The company, which I covered in detail in May, makes a headset that uses electroencephalography to detect certain patterns of brain activity, which are then used to guide a cursor and navigate a full-featured interface. It uses an iPhone as its own "brain" and for a display, and connects to accessories like speakers and accessibility devices so that the user can do everything they need to in a single UI.
The advance it's all built on is a new type of (non-invasive) electrode and a machine learning system that quickly interprets the signals produced by the ones embedded in the headset. While EEGs are useful, they are generally slow and noisy, but Cognixion's approach makes them quick and relatively precise — enough that a person can reliably navigate a modern UI using their brain.
It's meant for people with physical disabilities serious enough that a joystick, gaze-tracking device or other common accessibility options aren't possible. Options for people in that condition are few and far between and those that are available are slow and tedious to use.
Since coming out of stealth mode Cognixion has been hard at work on the various tasks associated with putting an assistive device on the market.

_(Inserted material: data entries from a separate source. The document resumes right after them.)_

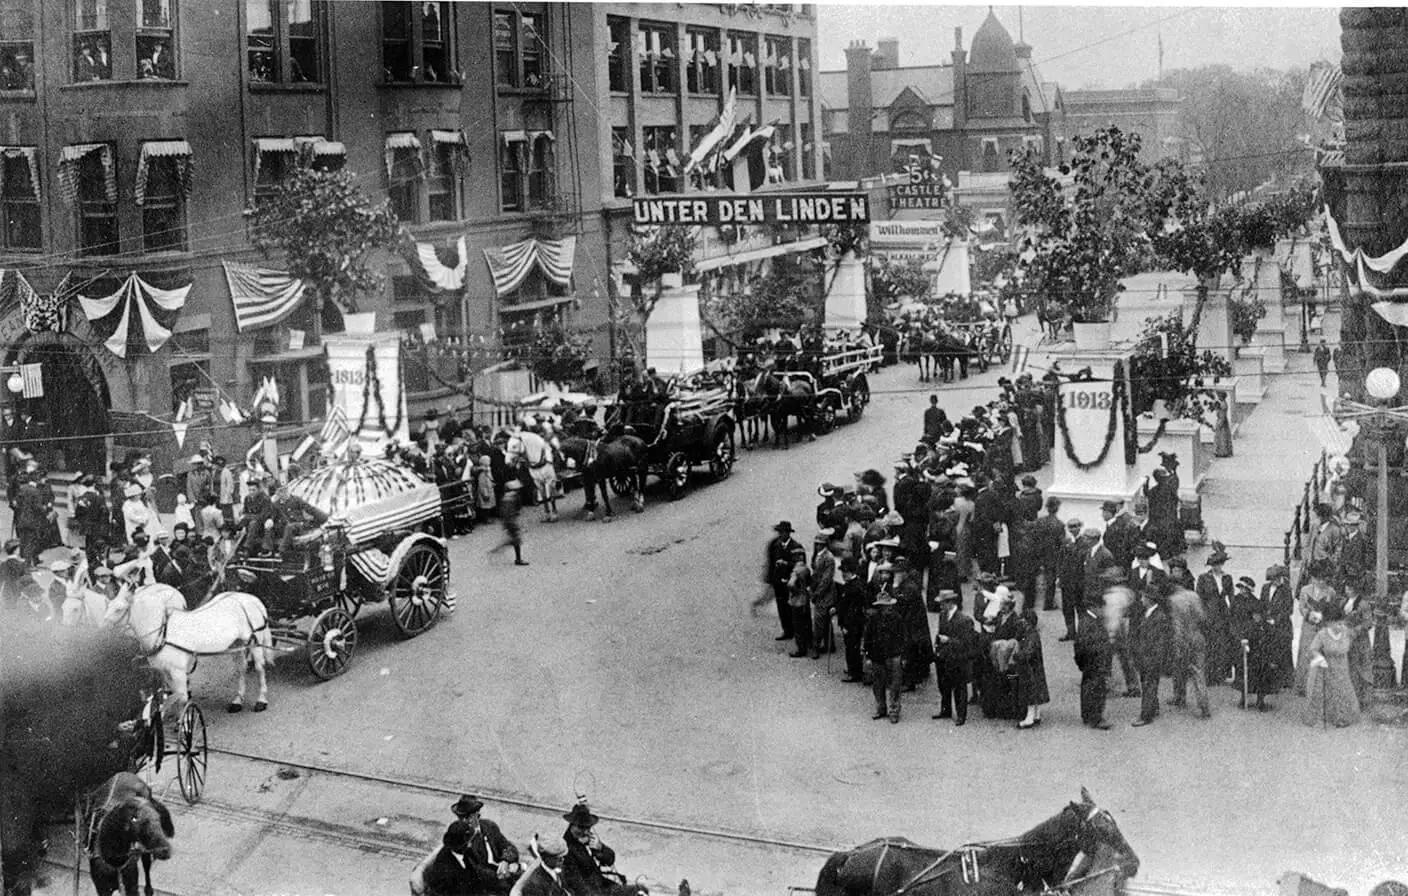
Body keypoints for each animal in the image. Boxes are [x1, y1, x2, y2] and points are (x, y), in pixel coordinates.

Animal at [105, 583, 275, 718]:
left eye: (119, 609)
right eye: (109, 605)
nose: (102, 627)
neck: (164, 632)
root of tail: (252, 599)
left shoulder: (178, 671)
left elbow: (182, 699)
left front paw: (185, 722)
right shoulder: (166, 672)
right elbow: (173, 696)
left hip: (255, 644)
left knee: (259, 668)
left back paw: (261, 701)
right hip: (237, 644)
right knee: (241, 669)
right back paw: (237, 702)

While the company has done some pilot tests with early adopters, it needs more to justify the kind of clearance it needs to be covered by insurance, Medicaid and so on, not to mention getting to the level where caregivers are comfortable recommending the device.

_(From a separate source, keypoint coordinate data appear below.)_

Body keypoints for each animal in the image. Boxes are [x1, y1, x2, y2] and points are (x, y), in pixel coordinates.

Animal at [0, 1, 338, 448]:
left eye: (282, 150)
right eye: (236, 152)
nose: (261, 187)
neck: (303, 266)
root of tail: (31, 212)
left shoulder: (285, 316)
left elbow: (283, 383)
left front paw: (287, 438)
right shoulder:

"The two big themes recently have been in the areas of clinical and regulatory work as well as optimization and efficiency," said CEO and co-founder Andreas Forsland. "We have a group of almost 150 users, clinicians and caregivers involved as an advisory council in all of our development processes so we're constantly getting very rich feedback from that group. We've already iterated many times on the hardware but are quickly approaching a final design; moving beyond that, a lot of the rapid improvements we’re seeing right now focus on the user interface and language system design."

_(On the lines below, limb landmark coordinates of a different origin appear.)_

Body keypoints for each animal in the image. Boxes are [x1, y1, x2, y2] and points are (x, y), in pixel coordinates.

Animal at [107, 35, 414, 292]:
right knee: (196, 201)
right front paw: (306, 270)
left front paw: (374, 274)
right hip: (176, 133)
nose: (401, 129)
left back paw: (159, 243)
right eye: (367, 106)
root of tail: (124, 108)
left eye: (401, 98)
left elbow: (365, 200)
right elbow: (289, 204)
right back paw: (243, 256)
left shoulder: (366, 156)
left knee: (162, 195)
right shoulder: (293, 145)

Two new features in particular are underway. First, a predictive speech algorithm that will help users piece together full sentences quickly and adapt to their particular needs. Second is direct Alexa integration. Cognixion has been working with Amazon to empower and integrate into the headset as a true smart device hub not merely a tunnel for common voice commands or queries.
Image Credits: Cognixion
"We're incredibly grateful to Amazon’s Alexa team for their support through this process, and to Amazon generally for granting the exceptions needed for us to get this done," Forsland said. "The context on it is important; right now there aren't any augmentative communication tools or even anything in assistive technology generally that interface directly with home automation tools. So it's a huge first for the accessibility industry, but also a first in terms of universal design in general."
The $12 million round was led by Prime Movers Lab, with participation by Northwell Health, Amazon Alexa Fund and Volta Circle.
"You would think that Cognixion ONE is something out of science fiction if it didn’t already exist," said Primer Movers Lab GP Amy Kruse in the company's press release. "We believe that it will be a fundamentally life-changing and integral blend of an AI software platform with hardware to assist people of all ages who live with speech and motor disabilities, including cerebral palsy, brainstem stroke, ALS and many other conditions."
While it'll still be a bit before the ONE headset is available for purchase, Forsland said they've lined up a reseller and distributor already that works with practically every research university out there. Things are looking good for this innovative approach to accessibility and hopefully soon it will be on the heads of anyone who needs it.